For instance if I have 10 clients selling niche products, I want to be able to go in and make 100 sites that resell all the products from each of those client sites, automatically selecting whoever has that product listed for the cheapest wholesale cost, for instance something like http://www.csnstores.com where their main site lets you shop 100s of sites all at once. With an isolated approach the information is scattered across your topology and harder to engineer a common form of access.

The point of SaaS is that clients get upgrades automatically, they pay a premium for it so they dont have to ask. For the same reason a person will pay more for a cold 20oz bottle of soda then they would for the warm 2 liter bottle. You are selling convenience. There are always going to be clients who want something specialized, and I'm sure they provide a very nice lunch too ;-) Just because the old way works doesn't mean the new way can't work also ( http://www.netsuite.com http://www.salesforce.com http://www.volusion.com ). None of these platforms do anything a lot of the people on these forums couldn't make. In fact volusion for one is extremely buggy, but they have grown into multi million dollar fortune 500 companies. There is real tangible wealth backing them up, not superfluous just cash flow. Their successes would guide me to focus on re-usability before I focus on a short term goal of pleasing just 1 client. If you can hold out longer to get exponentially more clients in the long run, then great.

I just posted this in another thread in the Enterprise but I'll post it here. http://en.wikipedia.org/wiki/The_Long_Tail Basically my strategy is to provide the cohesive building blocks my users can use to cherry pick functionality ala cart pricing structure, to build themselves an ad hoc software solution, much like dell.com revolutionarized PC retail by allowing customers to "build" their own machines online and then have that machine built and on their doorstep in a short turnaround time, in my case I'm talking about a turnaround time of milliseconds not days. It's the same principles Henry Ford based the production line off of which changed every industry. The same concepts behind interchangeable machinable parts

Re: Shared or isolated database?

Posted: Mon Nov 03, 2008 1:59 pm
by Christopher
allspiritseve wrote:That's sort of the plan... keep a central codebase (or versions of one) in the repository, that are checked out when the site is updated using svn:externals. That way changes won't ripple out even in the shared code when I make changes, unless I explicitly check them out.
I am a little confused because you seem to be mixing "codebase" and "database" in your comments. Having a central shared database or a separate database for each client application is one converstation. Having a link to central codebase directory, or providing a snapshot of the code base, or a link to a centrally located directories that contain each released version -- that's a different discussion.

Re: Shared or isolated database?

Posted: Mon Nov 03, 2008 2:01 pm
by josh
Right, I view a shared code base as a lower tier, a more basic pattern then a multi tenant architecture, which uses the concept of a shared cod ebase but introduces new design requirements. The concept of a multi tenant application takes the concept of "shared" and tries to apply it to everything, one could reason it is a hopeless endeavor.
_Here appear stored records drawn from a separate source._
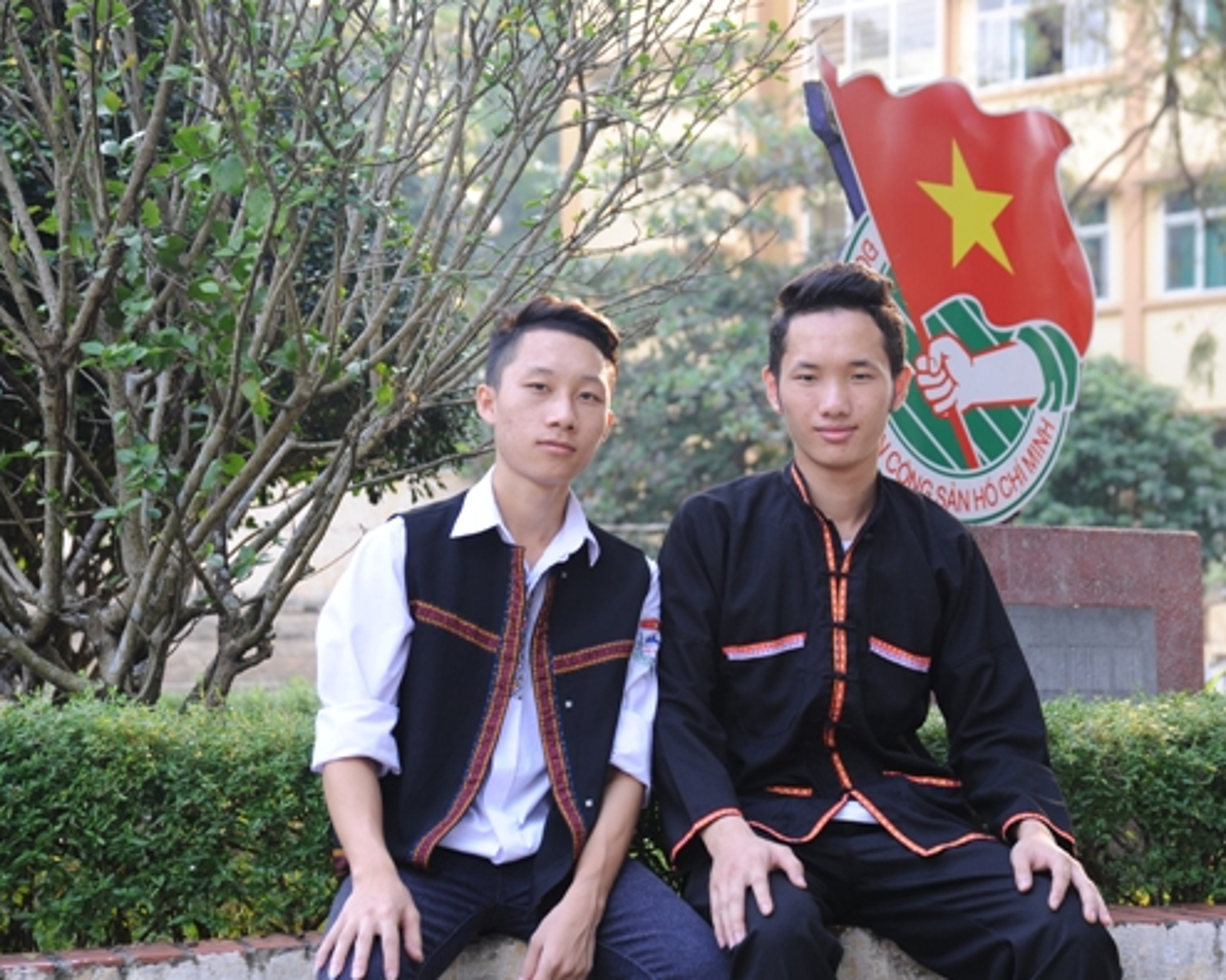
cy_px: 494
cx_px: 694
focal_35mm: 89
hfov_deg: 21.5
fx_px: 3229
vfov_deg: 17.3
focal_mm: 78
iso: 250
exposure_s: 1/50
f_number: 5.6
But then again I have been known to try crazy things

Another "formalized" theory I'm alluding to
http://en.wikipedia.org/wiki/Mass_customization

Re: Shared or isolated database?

Posted: Mon Nov 03, 2008 3:07 pm
by allspiritseve
arborint wrote:I am a little confused because you seem to be mixing "codebase" and "database" in your comments. Having a central shared database or a separate database for each client application is one converstation. Having a link to central codebase directory, or providing a snapshot of the code base, or a link to a centrally located directories that contain each released version -- that's a different discussion.
Sorry about that... originally meant this as a database discussion, but it seems to have drifted more towards the code side. Both are design decisions that I'll be making here pretty quick.